Task instructions
Quote the ransomware and GDPR text starting at the words "So, the question" and ending after the words "in organizations worldwide.".

Exercise text

##########

Is Ransomware protection important for GDPR compliance?
This question came up at a GDPR event at which I recently spoke. Most of the attendees were from their respective Legal, GRC, or CISO offices; a legally astute, but also a very technical audience. One of the speakers who went up before I did, brought this up — as he was trying to draw the distinction between different types of cyber threats. The point the speaker made was that, while Ransomware can be painful for an organization to experience, it is not really data theft — since the attacker isn’t actually stealing your data. He/she is only rendering it unusable.
So, the question came up — “If ransomware isn’t really data theft, then can a ransomware attack cause an organization to run afoul of GDPR compliance? Should Ransomware protection really be an important piece of the GDPR puzzle?”
A quick background on GDPR
The EU’s General Data Protection Regulation is set to come into effect in roughly 2 months, and it now top of mind among Legal, Risk and Compliance Departments in organizations worldwide.

##########

Data segment

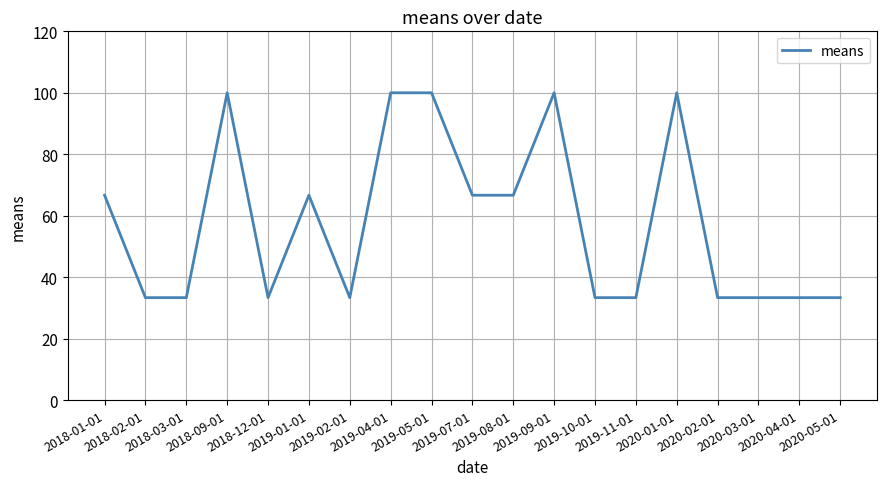

What is the greatest value displayed?

100.0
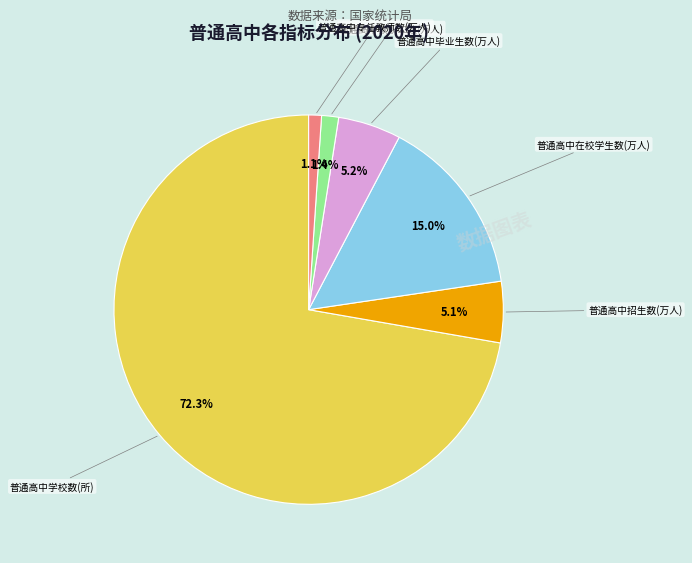

Is there a majority slice in this chart?

Yes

##########

Solution to this task
So, the question came up — “If ransomware isn’t really data theft, then can a ransomware attack cause an organization to run afoul of GDPR compliance? Should Ransomware protection really be an important piece of the GDPR puzzle?”
A quick background on GDPR
The EU’s General Data Protection Regulation is set to come into effect in roughly 2 months, and it now top of mind among Legal, Risk and Compliance Departments in organizations worldwide.